The European Monitoring Centre for Drugs and Drug Addiction (EMCDDA) today (11:00 CET) published the results of the monitoring of drugs in the sewage water of large cities. Professor Pim de Voogt of KWR once again studied the cities of Amsterdam, Utrecht and Eindhoven. This is the seventh year that these results have been published for the Netherlands. Over the last few years, KWR has also occasionally conducted such monitoring for twenty-odd small Dutch towns. Conclusion 1: the differences between large cities and small towns are minor. Conclusion 2: the consumption of MDMA (XCT) shows a rising trend over 2011-2017.
For the sewage water research, researchers in almost 60 European cities collected chemical analyses of wastewater samples taken during a single week in March. The focus was on cocaine, amphetamine, ecstasy and methamphetamine. KWR collaborates in this research with Waterboard de Dommel (Eindhoven), Waternet (Amsterdam) and Waterboard Hoogheemraadschap Stichtse Rijnlanden (Utrecht).
Confrontational numbers not popular
Because the long-running sewage water study only presents a picture of drug use in the three large cities, professor Pim de Voogt of KWR reiterates his call for a larger scale study. ‘So far, only 20 of the 390 municipalities in the Netherlands have had a sewage study done. The studies present the town authorities with confrontational drug-use numbers, which then generate heated discussions when they’re made public. The media shower them with mostly negative coverage on the basis of our findings. The commendable nature of the initiative shown by the authorities in an effort to get a good picture of their drug problem is ignored. A couple of days later peace returns to the Netherlands.’ See also: Sewage research becomes policy instrument for towns.
‘To be clear,’ says De Voogt, ‘the cities of Amsterdam, Utrecht and Eindhoven did not commission the study. KWR carries out the sewage water research in the cities in collaboration with the waterboards. The small towns, for their part, did commission KWR for the research.’
2017 results in detail
KWR analysed the Dutch results over the last seven years (2011-2017) for the cities of Amsterdam, Utrecht and Eindhoven, and reported them to the EMCDDA.
Based on the measurements, calculations were made of the daily loads of benzoylecgonine (as a measure for cocaine), MDMA (ecstasy), amphetamine and methamphetamine. The benzoylecgonine loads were converted into consumption as pure cocaine. Cocaine consumption in the Netherlands was relatively stable over 2011-2017. Amsterdam clearly has the highest consumption level among the Dutch cities studied. The average cocaine consumption in the small towns studied in recent years is comparable to that of the city of Utrecht.

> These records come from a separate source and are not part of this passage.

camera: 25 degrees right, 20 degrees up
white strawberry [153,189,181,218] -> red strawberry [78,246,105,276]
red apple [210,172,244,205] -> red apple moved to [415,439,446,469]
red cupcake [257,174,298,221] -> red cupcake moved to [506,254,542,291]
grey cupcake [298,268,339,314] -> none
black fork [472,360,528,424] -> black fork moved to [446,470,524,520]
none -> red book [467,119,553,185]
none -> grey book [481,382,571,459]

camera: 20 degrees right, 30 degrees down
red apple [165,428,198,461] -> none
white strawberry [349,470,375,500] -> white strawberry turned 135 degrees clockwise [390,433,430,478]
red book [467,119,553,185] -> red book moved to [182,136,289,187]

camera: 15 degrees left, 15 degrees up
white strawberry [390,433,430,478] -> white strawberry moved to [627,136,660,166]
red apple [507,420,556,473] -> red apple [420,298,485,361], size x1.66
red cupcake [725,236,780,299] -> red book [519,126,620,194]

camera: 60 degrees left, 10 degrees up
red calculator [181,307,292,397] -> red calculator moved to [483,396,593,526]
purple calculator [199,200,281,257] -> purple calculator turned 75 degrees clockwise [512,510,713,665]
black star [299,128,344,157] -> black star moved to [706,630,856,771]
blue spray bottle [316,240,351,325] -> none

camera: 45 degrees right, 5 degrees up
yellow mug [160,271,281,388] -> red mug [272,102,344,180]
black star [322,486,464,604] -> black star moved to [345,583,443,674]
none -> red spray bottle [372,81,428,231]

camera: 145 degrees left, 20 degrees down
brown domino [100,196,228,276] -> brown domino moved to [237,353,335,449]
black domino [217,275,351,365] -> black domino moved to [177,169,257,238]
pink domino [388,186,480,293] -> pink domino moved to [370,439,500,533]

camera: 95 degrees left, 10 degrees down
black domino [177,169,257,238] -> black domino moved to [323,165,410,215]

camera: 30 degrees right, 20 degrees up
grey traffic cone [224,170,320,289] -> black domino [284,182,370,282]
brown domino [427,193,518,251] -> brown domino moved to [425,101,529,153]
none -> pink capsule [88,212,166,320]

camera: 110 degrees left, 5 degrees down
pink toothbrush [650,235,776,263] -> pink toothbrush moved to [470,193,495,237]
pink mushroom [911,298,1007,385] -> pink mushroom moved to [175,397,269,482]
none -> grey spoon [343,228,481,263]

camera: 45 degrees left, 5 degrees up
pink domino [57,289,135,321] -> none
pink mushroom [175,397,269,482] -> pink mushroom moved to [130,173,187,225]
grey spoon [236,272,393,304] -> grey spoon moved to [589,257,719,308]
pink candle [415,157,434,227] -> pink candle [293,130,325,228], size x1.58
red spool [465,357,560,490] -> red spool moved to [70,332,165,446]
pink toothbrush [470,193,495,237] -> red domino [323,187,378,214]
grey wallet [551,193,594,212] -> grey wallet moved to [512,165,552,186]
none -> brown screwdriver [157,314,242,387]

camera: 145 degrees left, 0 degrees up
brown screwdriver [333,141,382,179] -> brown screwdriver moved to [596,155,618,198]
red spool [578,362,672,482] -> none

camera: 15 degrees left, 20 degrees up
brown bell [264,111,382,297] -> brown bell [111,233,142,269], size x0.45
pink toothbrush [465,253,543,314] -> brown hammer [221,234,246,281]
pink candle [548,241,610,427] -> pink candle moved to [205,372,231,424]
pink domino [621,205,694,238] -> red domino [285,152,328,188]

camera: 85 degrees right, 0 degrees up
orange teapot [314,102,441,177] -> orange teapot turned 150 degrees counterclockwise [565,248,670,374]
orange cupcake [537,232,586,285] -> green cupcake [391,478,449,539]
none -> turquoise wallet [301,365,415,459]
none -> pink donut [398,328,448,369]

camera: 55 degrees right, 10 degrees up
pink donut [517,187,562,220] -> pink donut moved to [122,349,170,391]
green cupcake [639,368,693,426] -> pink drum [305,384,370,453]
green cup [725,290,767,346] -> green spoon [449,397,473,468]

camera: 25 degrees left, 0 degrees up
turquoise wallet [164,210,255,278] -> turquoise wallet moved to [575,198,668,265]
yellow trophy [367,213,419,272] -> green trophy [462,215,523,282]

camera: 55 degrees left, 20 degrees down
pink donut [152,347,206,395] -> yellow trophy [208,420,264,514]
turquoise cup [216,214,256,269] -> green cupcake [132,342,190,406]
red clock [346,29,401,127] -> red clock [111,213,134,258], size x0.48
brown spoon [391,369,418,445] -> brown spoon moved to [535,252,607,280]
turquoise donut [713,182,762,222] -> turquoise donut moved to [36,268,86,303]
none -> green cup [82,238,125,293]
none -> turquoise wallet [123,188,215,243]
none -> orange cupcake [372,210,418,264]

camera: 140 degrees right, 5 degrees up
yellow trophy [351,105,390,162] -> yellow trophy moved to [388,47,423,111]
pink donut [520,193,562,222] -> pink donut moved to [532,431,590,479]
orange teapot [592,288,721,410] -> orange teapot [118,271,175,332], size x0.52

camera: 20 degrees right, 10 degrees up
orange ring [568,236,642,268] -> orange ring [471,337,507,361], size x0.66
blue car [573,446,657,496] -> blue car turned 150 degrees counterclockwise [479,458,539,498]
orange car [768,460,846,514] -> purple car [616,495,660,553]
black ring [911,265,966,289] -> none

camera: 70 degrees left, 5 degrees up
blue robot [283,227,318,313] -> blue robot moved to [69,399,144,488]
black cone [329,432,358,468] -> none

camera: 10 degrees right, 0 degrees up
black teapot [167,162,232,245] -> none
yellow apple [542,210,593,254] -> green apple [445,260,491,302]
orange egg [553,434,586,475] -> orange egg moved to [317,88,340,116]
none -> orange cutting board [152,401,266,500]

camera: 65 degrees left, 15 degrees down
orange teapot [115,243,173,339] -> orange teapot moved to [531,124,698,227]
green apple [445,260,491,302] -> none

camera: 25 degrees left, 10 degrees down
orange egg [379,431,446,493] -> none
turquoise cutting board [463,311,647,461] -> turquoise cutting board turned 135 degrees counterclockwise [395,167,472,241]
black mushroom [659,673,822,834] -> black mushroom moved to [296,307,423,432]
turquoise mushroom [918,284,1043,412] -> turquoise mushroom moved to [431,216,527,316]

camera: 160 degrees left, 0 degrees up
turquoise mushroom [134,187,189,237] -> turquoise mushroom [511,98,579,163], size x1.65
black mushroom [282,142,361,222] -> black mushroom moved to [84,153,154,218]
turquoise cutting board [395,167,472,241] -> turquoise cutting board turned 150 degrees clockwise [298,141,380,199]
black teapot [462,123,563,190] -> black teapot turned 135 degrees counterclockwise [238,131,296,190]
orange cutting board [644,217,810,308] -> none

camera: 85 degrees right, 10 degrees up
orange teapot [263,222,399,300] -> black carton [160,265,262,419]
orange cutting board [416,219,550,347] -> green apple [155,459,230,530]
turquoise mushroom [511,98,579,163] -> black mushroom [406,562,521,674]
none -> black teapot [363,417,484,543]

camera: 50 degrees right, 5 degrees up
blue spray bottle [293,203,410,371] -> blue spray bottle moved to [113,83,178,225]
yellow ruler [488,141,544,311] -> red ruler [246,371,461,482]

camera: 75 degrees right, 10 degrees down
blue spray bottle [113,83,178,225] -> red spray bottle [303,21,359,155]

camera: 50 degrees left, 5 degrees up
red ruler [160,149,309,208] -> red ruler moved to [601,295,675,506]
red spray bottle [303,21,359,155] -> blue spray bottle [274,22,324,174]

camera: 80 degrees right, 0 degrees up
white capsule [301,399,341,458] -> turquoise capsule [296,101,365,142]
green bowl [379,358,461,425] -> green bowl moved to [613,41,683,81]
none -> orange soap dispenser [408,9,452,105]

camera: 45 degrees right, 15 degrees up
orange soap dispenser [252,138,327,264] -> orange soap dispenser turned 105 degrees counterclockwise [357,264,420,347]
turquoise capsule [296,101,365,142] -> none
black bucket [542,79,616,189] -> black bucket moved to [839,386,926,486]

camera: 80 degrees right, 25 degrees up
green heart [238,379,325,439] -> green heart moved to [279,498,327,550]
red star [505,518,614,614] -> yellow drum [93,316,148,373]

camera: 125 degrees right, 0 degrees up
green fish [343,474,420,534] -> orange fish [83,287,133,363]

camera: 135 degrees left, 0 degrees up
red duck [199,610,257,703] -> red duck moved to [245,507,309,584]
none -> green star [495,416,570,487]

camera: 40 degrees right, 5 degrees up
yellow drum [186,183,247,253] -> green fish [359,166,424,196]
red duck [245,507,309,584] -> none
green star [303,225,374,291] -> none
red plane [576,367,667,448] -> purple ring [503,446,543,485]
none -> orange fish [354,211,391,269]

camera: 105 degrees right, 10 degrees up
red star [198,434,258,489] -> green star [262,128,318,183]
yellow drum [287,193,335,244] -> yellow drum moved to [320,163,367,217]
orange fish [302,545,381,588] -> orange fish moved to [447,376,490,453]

Methamphetamine is consumed very little in the Netherlands. In recent years, methamphetamine was only detected twice in Utrecht and Eindhoven, while in Amsterdam the loads are beginning to increase. Interestingly, methamphetamine has also been found in the wastewater of a several small towns.
With regard to the party drug MDMA (ecstasy), the 2017 numbers show, as in recent years, that the Netherlands has the highest consumption levels in all of Europe. Utrecht shows a more or less constant load over 2012-2017 (in 2011 an MDMA dump was recorded in the city). In Eindhoven several direct MDMA dumps were recorded over the last few years, and only in 2015 and 2016 was there evidence of a ‘normal’ MDMA consumption pattern (with increased consumption on weekends). Amsterdam shows a rise in the MDMA load over 2011-2017; this could have been caused in part by an increase of the MDMA content per tablet over the period (Trimbos Institute data). The average MDMA load in the small towns is lower than that found in the larger cities studied.
Amphetamine consumption in Utrecht over 2011-2017 remained relatively stable and was at average European levels. In Eindhoven, as was the case in several recent years, a very high load was recorded in 2017, which is probably attributable to direct discharges in the sewers. Such dumps have no impact on the treatment capacity of Eindhoven’s regional wastewater treatment plant (WWTP). On average, the small towns in the Netherlands show higher amphetamine loads than do Amsterdam and Utrecht.